Rémy 🤖

Posted on May 12, 2021

The Ultimate Python main()

#python #tutorial #learning

So you want to write a CLI utility in Python. The goal is to be able to write:

$ ./say_something.py -w "hello, world"
hello, world

And then to get your script running. This isn't so hard and you've probably done it already, but have you thought of all the use cases? Let's go step by step on all the things you can do to make your main() bullet-proof. The first sections are going to be very basic and we'll build up something less obvious as we progress.

Hello, world

Let's start with a basic script that just says "hello, wold".

print("hello, world")

Now this is fairly basic but still won't work if you call it directly like ./say_something.py. In order for this to work, you need to add the famous shebang at the beginning.

#!/usr/bin/python3

print("hello, world")

Note — Let's also not forget to do a chmod a+x say_something.py to give execution rights on the file

However, what if you're using a virtualenv? By calling /usr/bin/python3 directly you're forcing the path to the Python interpreter. This can be desirable in some cases (by example package managers will tend to force this for safety) but if you're writing a distributable script it's simpler to get it from the environment.

#!/usr/bin/env python3

print("hello, world")

Note — We're calling python3 instead of python because in some systems you'll find that python points to Python 2 and who wants to be using Python 2?

Importability

Something that you'll learn early on from manuals is that you want to make sure that if for some reason someone imports your module then there won't be any side-effect like a surprise print().

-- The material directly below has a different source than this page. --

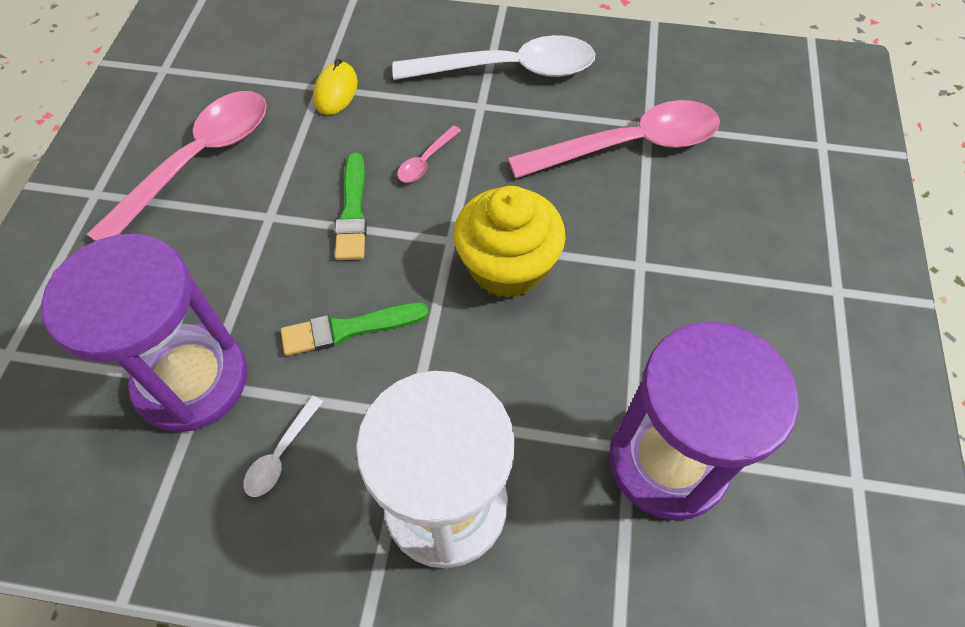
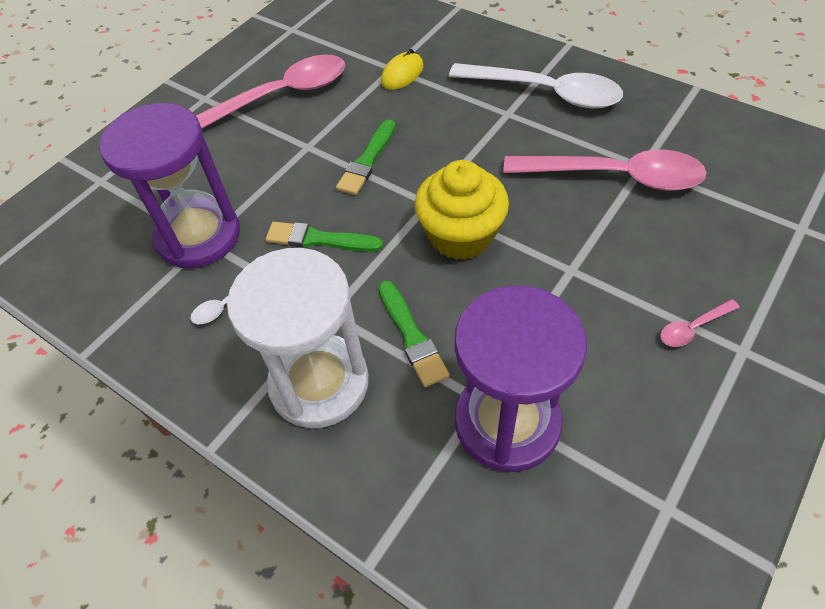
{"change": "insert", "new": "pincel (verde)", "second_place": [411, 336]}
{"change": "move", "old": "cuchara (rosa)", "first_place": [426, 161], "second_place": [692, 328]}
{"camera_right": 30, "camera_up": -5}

Because of that, you need to "protect" your code with this special idiom:

#!/usr/bin/env python3

if __name__ == "__main__":
    print("hello, world")

You'll note the use of the special variable __name__ whose value is going to be __main__ if you're in the "root" file that Python is running and the module name otherwise.

Parsing arguments

You'll notice that so far the program only says "hello, world" but doesn't parse the -w argument that we've described above. Parsing arguments in Python is not so different from C — for those who had the chance of learning it at school — except that well it's Python so you have a few more goodies.

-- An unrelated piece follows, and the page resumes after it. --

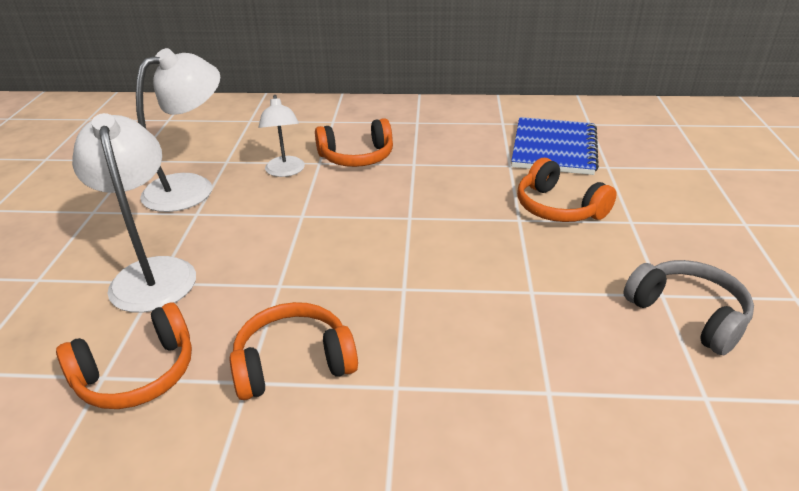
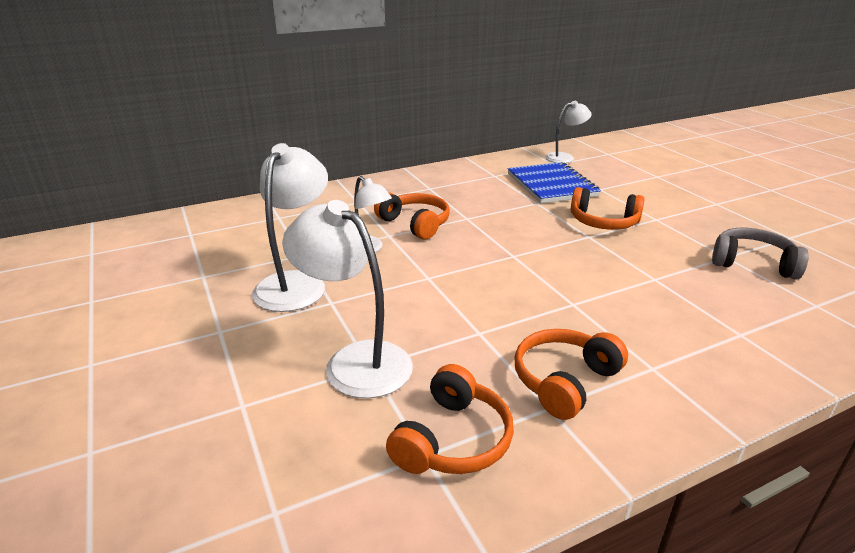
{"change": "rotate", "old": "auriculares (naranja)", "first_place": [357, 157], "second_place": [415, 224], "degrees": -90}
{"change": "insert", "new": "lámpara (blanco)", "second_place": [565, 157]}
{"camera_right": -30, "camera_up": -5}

The main difference is that instead of receiving the arguments as a an argument of main() you'll have to import them.

#!/usr/bin/env python3
from sys import argv, stderr


def fail(msg: str):
    stderr.write(f"{msg}\n")
    exit(1)


if __name__ == "__main__":
    what = "hello, world"

    if len(argv) == 1:
        pass
    elif len(argv) == 3:
        if argv[1] != "-w":
            fail(f'Unrecognized argument "{argv[1]}"')
        what = argv[2]
    else:
        fail("Too many/few arguments")

    print(what)

Now, while this fits the bill, this is oh so much more laborious to parse arguments manually like this. For a long time I was afraid to use argparse because the documentation is quite the beast, but in the end its basic use is very simple.

#!/usr/bin/env python3
from argparse import ArgumentParser


if __name__ == "__main__":
    parser = ArgumentParser()
    parser.add_argument("-w", "--what", default="hello, world")

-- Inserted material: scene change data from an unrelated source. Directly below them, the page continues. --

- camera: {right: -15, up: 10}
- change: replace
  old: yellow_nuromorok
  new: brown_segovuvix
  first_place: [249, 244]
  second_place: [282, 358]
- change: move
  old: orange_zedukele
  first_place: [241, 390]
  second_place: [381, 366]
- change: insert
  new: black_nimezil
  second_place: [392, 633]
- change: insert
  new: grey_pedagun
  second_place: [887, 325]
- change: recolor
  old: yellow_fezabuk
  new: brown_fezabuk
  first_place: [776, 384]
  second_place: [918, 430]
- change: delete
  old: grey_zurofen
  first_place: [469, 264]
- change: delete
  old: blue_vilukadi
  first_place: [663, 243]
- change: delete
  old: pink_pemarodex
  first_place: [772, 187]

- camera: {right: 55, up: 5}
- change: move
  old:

    args = parser.parse_args()

    print(args.what)

That way you let all the hard work to ArgumentParser() and as a bonus you get an auto-generated help text when calling with -h as an argument.

Outside call

All this is cool but what if you want to call the CLI tool from another Python program? Experience showed me that it's often a much more pragmatic thing to do rather than to design a specific API for Python and a different API for CLI (which is arguments parsing).

The problem with what we've got here is that we can't reference our call from the outside world. To run it has to be in __main__, which is not necessarily what we want.

Fortunately there is an easy solution to this: create a C-style main() function.

#!/usr/bin/env python3
from argparse import ArgumentParser


def main():
    parser = ArgumentParser()
    parser.add_argument("-w", "--what", default="hello, world")

    args = parser.parse_args()

    print(args.what)


if __name__ == "__main__":
    main()

While this works, this doesn't fit the bill of letting you call custom arguments from an outside package. However, all you need to do is add the arguments as an argument to your main function:

#!/usr/bin/env python3
from argparse import ArgumentParser
from typing import Sequence, Optional


def main(argv: Optional[Sequence[str]] = None):
    parser = ArgumentParser()
    parser.add_argument("-w", "--what", default="hello, world")

    args = parser.parse_args(argv)

    print(args.what)


if __name__ == "__main__":
    main()

The advantage of this is that by default it will keep on working like before except that this time it will let you pass custom arguments to call it from the outside, like that by example:

>>> from say_something import main
>>> main(["-w", "hello, world"])
hello, world

A bit of assistance

For good measure and clarity, let's take out the arguments parsing into a separate function.

#!/usr/bin/env python3
from argparse import ArgumentParser, Namespace
from typing import Sequence, Optional


def parse_args(argv: Optional[Sequence[str]] = None) -> Namespace:
    parser = ArgumentParser()
    parser.add_argument("-w", "--what", default="hello, world")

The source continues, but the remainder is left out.